Making a Parallel IntStream more efficient/faster?

Question

I've looked for a while for this answer, but couldn't find anything.

I'm trying to create an IntStream that can very quickly find primes (many, many primes, very fast -- millions in a few seconds).

I currently am using this parallelStream:

import java.util.stream.*;
import java.math.BigInteger;

public class Primes {
    public static IntStream stream() {
        return IntStream.iterate( 3, i -> i + 2 ).parallel()
                .filter( i -> i % 3 != 0 ).mapToObj( BigInteger::valueOf )
                .filter( i -> i.isProbablePrime( 1 ) == true )
                .flatMapToInt( i -> IntStream.of( i.intValue() ) );
    }
}

but it takes too long to generate numbers. (7546ms to generate 1,000,000 primes).

Is there any obvious way to making this more efficient/faster?

Answer 1

There are two general problems for efficient parallel processing with your code. First, using iterate , which unavoidably requires the previous element to calculate the next one, which is not a good starting point for parallel processing. Second, you are using an infinite stream. Efficient workload splitting requires at least an estimate of the number of element to process.

Since you are processing ascending integer numbers, there is an obvious limit when reaching Integer.MAX_VALUE , but the stream implementation doesn't know that you are actually processing ascending numbers, hence, will treat your formally infinite stream as truly infinite.

A solution fixing these issues, is

public static IntStream stream() {
    return IntStream.rangeClosed(1, Integer.MAX_VALUE/2).parallel()
            .map(i -> i*2+1)
            .filter(i -> i % 3 != 0).mapToObj(BigInteger::valueOf)
            .filter(i -> i.isProbablePrime(1))
            .mapToInt(BigInteger::intValue);
}

but it must be emphasized that in this form, this solution is only useful if you truly want to process all or most of the prime numbers in the full integer range. As soon as you apply skip or limit to the stream, the parallel performance will drop significantly, as specified by the documentation of these methods. Also, using filter with a predicate that accepts values in a smaller numeric range only, implies that there will be a lot of unnecessary work that would better not be done than done in parallel.

You could adapt the method to receive a value range as parameter to adapt the range of the source IntStream to solve this.

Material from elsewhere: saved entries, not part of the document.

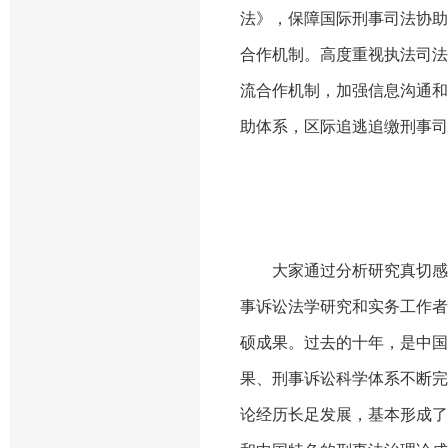
法》，保障国际刑事司法协助
合作机制。高度重视执法司法
流合作机制，加强信息沟通和
助体系，区际追逃追缴刑事司
大家通过分析研究真切感
事诉讼法学研究和实务工作者
硕成果。过去的十年，是中国
果、刑事诉讼科学体系不断完
论经历长足发展，基本形成了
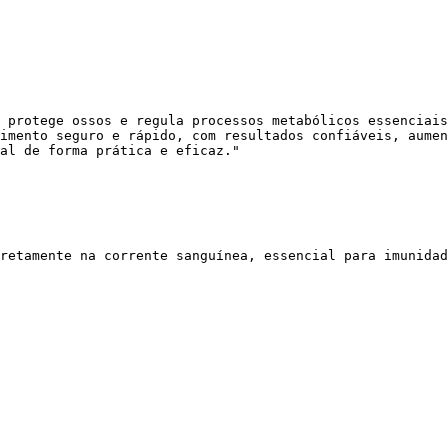
 protege ossos e regula processos metabólicos essenciais
imento seguro e rápido, com resultados confiáveis, aumen
al de forma prática e eficaz."
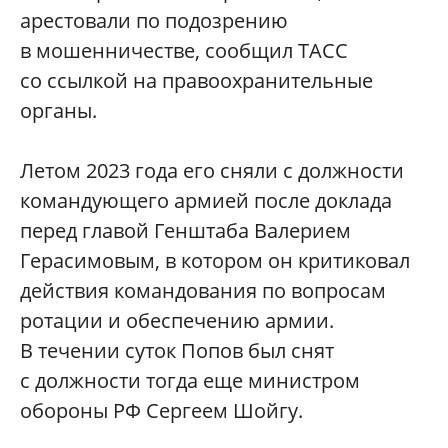
арестовали по подозрению
в мошенничестве, сообщил ТАСС
со ссылкой на правоохранительные
органы.
Летом 2023 года его сняли с должности
командующего армией после доклада
перед главой Генштаба Валерием
Герасимовым, в котором он критиковал
действия командования по вопросам
ротации и обеспечению армии.
В течении суток Попов был снят
с должности тогда еще министром
обороны РФ Сергеем Шойгу.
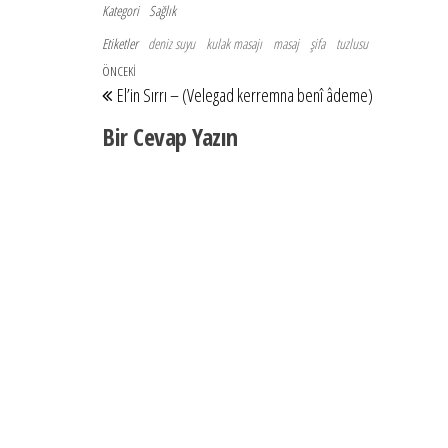
Kategori
Sağlık
Etiketler
deniz suyu
kulak masajı
masaj
şifa
tuzlusu
Yazı gezinmesi
Önceki Yazı
ÖNCEKI
El’in Sırrı – (Velegad kerremna benî âdeme)
Bir Cevap Yazın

This is the time to emphasize the importance of algorithms over parallel processing. Consider the Sieve of Eratosthenes . The following implementation

public static IntStream primes(int max) {
    BitSet prime = new BitSet(max>>1);
    prime.set(1, max>>1);
    for(int i = 3; i<max; i += 2)
        if(prime.get((i-1)>>1))
            for(int b = i*3; b>0 && b<max; b += i*2) prime.clear((b-1)>>1);
    return IntStream.concat(IntStream.of(2), prime.stream().map(i -> i+i+1));
}

turned out to be faster by an order of magnitude compared to the other approaches despite not using parallel processing, even when using Integer.MAX_VALUE as upper bound (measured using a terminal operation of .reduce((a,b) -> b) instead of toArray or forEach(System.out::println) , to ensure complete processing of all values without adding additional storage or printing costs).

The takeaway is, isProbablePrime is great when you have a particular candidate or want to process a small range of numbers (or when the number is way outside the int or even long range)¹, but for processing a large ascending sequence of prime numbers there are better approaches, and parallel processing is not the ultimate answer to performance questions.

---

¹ consider, eg

Stream.iterate(new BigInteger("1000000000000"), BigInteger::nextProbablePrime)
      .filter(b -> b.isProbablePrime(1))

Answer 2

It seems that I can do 1/2 better than what you have in place, by doing some modifications:

return IntStream.iterate(3, i -> i + 2)
            .parallel()
            .unordered()
            .filter(i -> i % 3 != 0)
            .mapToObj(BigInteger::valueOf)
            .filter(i -> i.isProbablePrime(1))
            .mapToInt(BigInteger::intValue);